Configuration File options

For all taxonomy assigners a special block can be given in the configuration file for specific options. The key to this block must be the same as the value of the assign_taxonomy_method key. For example to use the blast taxon assigner the following code could be added into the configuration file:

assign_taxonomy_method: blast
blast:
    evalue: 1e-50
    blast_db: /full/path/to/blast/database

Options specific to all taxon assigners

Bowtie
Blast
Mothur
RDP

Example Configuration file

---
threads: 5
log_level: INFO
minimum_pairtig_length: 350 # minimum length of the overlapped pairs
pair_overlap_length: 30 # mimimum length of the overlap
mapper: bowtie # program used for read mapping 
mapping_similarity_cutoffs: [0.85, 0.90, 0.95, 0.98] # the sequence similarity required between the reference database and the reads
taxon_coverage: [2, 1000] # list of two numbers.
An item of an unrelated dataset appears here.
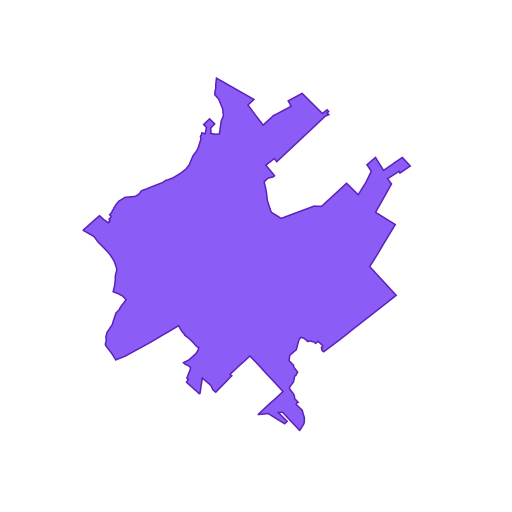 Cacalchén, Yucatán, Mexico (orthographic projection), rotated 131°
{"feature_id": "50627088B30008490692621", "entity_name": "Cacalchén", "entity_type": "district", "adm_level": 2, "iso_a3": "MEX", "parent_name": "Mexico", "parent_adm1": "Yucatán", "projection": "orthographic", "projection_center": [-89.242, 20.984], "detail": "fine", "context": "isolated", "style": "filled", "palette": "violet", "viewbox_px": 512, "rotation_deg": 131, "n_neighbors": 0, "source": "geoboundaries", "source_scale": "gbopen_adm2", "svg_char_len": 4601}
<svg xmlns="http://www.w3.org/2000/svg" viewBox="0 0 512 512"><g transform="rotate(131 256 256)"><path d="M86.9,198.6L85.7,209.2L85.6,210.2L95.1,212.8L95.3,212.7L107.7,215.9L106.5,219.8L104.6,226.1L103.2,230.5L114.4,232.1L115.4,228.2L116.4,224.6L126.7,221.8L128.5,221.3L132.6,220.7L137.6,219.9L142.7,219.1L142.6,220.6L141.7,235.4L153.1,236.6L160.1,237.4L160.4,237.4L170.8,238.6L175.6,239.1L175.6,239.3L175.8,239.5L178.6,242.8L178.8,242.9L178.8,243.0L180.2,244.9L211.1,261.7L212.2,268.6L212.8,272.3L212.7,273.4L212.5,274.1L206.7,283.8L205.7,284.9L203.6,287.1L199.4,292.0L194.7,298.5L189.4,298.0L184.8,294.8L183.2,294.7L181.0,308.1L170.5,306.1L171.2,302.2L116.4,296.6L105.1,295.5L101.5,293.8L101.6,296.2L99.3,295.9L99.0,298.3L104.9,299.4L103.0,327.9L117.8,333.5L119.9,327.7L137.4,334.4L138.0,334.7L138.1,334.9L142.0,335.3L145.1,335.7L149.6,336.2L152.6,336.5L151.6,340.9L150.3,347.6L147.3,361.1L140.5,360.4L139.2,360.3L147.7,402.5L152.1,399.5L153.2,398.7L156.2,396.1L157.6,395.6L158.7,394.8L161.1,393.2L161.4,392.4L162.1,387.1L166.7,377.9L171.7,372.5L177.0,370.8L177.1,370.7L188.0,363.7L190.9,366.8L193.3,370.8L192.2,371.1L189.2,374.1L183.4,373.8L182.9,381.0L191.1,381.8L191.5,377.7L197.1,374.6L198.6,377.7L199.9,376.9L202.2,376.4L203.8,374.3L208.2,372.4L211.1,371.1L213.9,370.1L216.8,369.6L219.7,369.5L221.6,369.3L223.9,368.6L230.7,366.3L236.0,365.9L238.8,366.4L242.6,367.1L249.2,369.2L252.3,370.2L253.5,371.1L254.8,371.7L256.2,372.2L257.6,373.6L260.5,374.3L261.7,374.6L272.7,380.4L276.4,382.3L276.9,382.4L279.9,384.2L282.1,385.3L285.9,384.9L290.3,386.3L297.6,393.3L299.8,394.0L304.7,395.5L309.3,395.4L311.3,394.9L312.8,394.9L314.1,394.3L316.1,394.2L317.0,393.6L320.9,393.5L321.0,391.1L324.6,391.1L324.8,389.5L326.3,389.6L326.4,389.0L327.9,389.1L328.1,392.8L328.3,394.0L328.4,394.6L328.2,400.5L332.8,401.2L349.6,403.4L350.0,403.2L347.6,390.9L349.0,384.7L349.1,383.7L349.5,378.5L349.5,377.9L349.8,375.1L350.0,373.1L350.1,371.3L350.7,367.3L352.2,362.0L352.9,359.8L354.0,357.7L356.2,354.0L357.2,352.6L359.0,351.2L361.2,350.3L364.2,348.5L365.6,347.1L371.1,343.3L376.7,340.4L375.9,338.0L375.0,335.8L373.7,330.2L374.2,325.4L383.9,324.7L386.2,324.0L390.8,324.3L398.3,321.2L400.9,320.1L402.0,319.5L411.5,318.3L415.4,316.3L416.8,315.0L417.7,313.8L418.8,313.2L420.5,312.4L422.1,311.1L422.8,307.8L424.2,300.8L426.1,294.6L426.3,293.8L426.4,293.7L420.1,290.4L418.7,289.7L417.4,289.0L414.7,288.0L409.4,286.1L407.9,285.5L405.6,284.7L403.4,283.8L401.5,283.1L392.5,279.8L386.7,277.8L375.6,274.1L371.3,272.6L363.1,269.9L359.4,268.7L360.6,265.4L361.3,263.2L361.7,261.5L361.9,258.8L362.6,258.0L362.5,256.7L362.4,255.7L362.2,252.9L362.3,249.8L362.7,245.1L362.9,244.1L363.2,241.7L362.8,238.9L366.2,237.7L369.1,237.3L378.6,238.5L383.8,240.7L384.1,240.8L384.2,239.8L384.2,238.6L383.6,236.7L383.3,235.6L383.1,234.5L383.0,233.3L383.1,232.2L383.6,232.1L384.1,231.4L386.1,230.7L393.5,228.1L393.5,226.2L396.9,225.6L397.0,217.4L397.1,215.3L397.1,214.0L397.0,212.1L397.1,210.6L397.1,209.6L397.3,208.6L396.5,208.5L396.3,208.2L390.4,212.0L383.3,216.4L383.3,216.2L383.3,206.4L383.3,205.0L385.0,201.5L385.3,200.2L385.2,197.0L372.8,196.3L369.5,196.1L362.7,195.8L362.3,195.7L362.4,198.0L361.0,197.9L360.5,197.8L350.6,196.8L349.1,196.6L348.9,196.6L343.1,195.8L342.6,195.8L335.5,195.0L336.1,188.1L336.1,187.0L336.4,185.0L336.8,180.7L337.4,176.1L337.9,171.9L339.0,160.4L339.6,155.4L340.6,146.7L352.8,148.0L355.6,148.5L362.6,149.3L373.6,150.4L373.9,150.4L374.1,150.2L366.9,143.4L365.4,133.9L363.8,124.3L360.3,124.0L359.5,136.4L356.5,133.5L357.1,128.0L357.5,123.9L359.0,108.7L358.1,108.6L351.2,109.8L349.2,110.9L346.2,113.5L343.8,117.4L342.3,119.6L342.1,119.8L341.6,128.4L340.0,128.8L339.4,128.5L338.8,128.1L338.5,130.1L338.4,132.2L338.4,133.1L337.3,134.2L336.0,136.0L335.6,137.1L335.3,138.0L334.6,141.7L334.0,143.8L332.5,144.7L331.6,144.7L329.4,144.9L328.1,144.9L326.5,145.1L324.7,146.0L322.8,147.1L322.1,147.6L321.7,147.7L321.1,147.9L319.6,147.6L317.4,148.2L316.3,148.4L315.1,154.5L313.8,156.0L313.7,157.7L313.5,159.1L313.3,162.4L308.7,165.4L300.2,164.1L294.0,167.2L291.0,168.6L288.0,168.8L286.6,165.7L286.6,160.7L285.4,160.4L282.9,156.1L282.8,153.6L279.7,153.3L279.9,146.6L282.5,146.5L282.6,145.3L283.7,144.8L284.0,143.4L283.9,142.1L280.8,141.4L269.2,138.9L254.8,136.0L254.3,136.0L254.2,136.0L248.1,134.9L243.5,134.0L241.2,133.5L239.4,133.2L231.2,131.6L225.1,130.4L200.7,125.7L193.7,124.4L193.0,131.0L192.2,137.9L190.3,155.2L190.2,156.0L189.6,161.5L189.4,163.2L174.3,165.6L163.4,167.6L140.9,171.5L144.6,194.4L136.3,196.1L112.7,201.0L111.4,207.4L98.2,203.6L99.0,201.8L86.9,198.6Z" fill="#8b5cf6" stroke="#5b21b6" stroke-width="1.5"/></g></svg>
The first is the minimum coverage, the second is the number of bases that need to be covered
assembly_method: ray # choose a genome assembler  
minimum_reconstruction_length: 1000 # minimum length of sequences that we define as 'full length'
otu_clustering_method: cdhit
otu_clustering_similarity: 0.97 # the similarity used for clustering full-length sequences from different samples into OTUs
read_mapping_percent: 0.90 # the percent identity that individual reads have to map with to be considered part of the reference
assign_taxonomy_method: blast
minimum_taxon_similarity: 0.90 # sequences that fall below this cutoff will be listed as no taxonomy
blast_db: '/srv/whitlam/bio/db/gg/from_www.secongenome.com/2012_10/gg_12_10_otus/rep_set/99_otus.fasta'

Tips for writing config files

Writing out the full file path names in the configuration file can be a real pain. However you can reduce the burden on yourself by taking advantage of some of the advanced features in the vim text editor. When in INSERT mode if you start typing a file path (like ~/) and then press CTRL-x CTRL-f, you'll get a popup menu of file paths!! You can use this to quickly add in file names to your config file.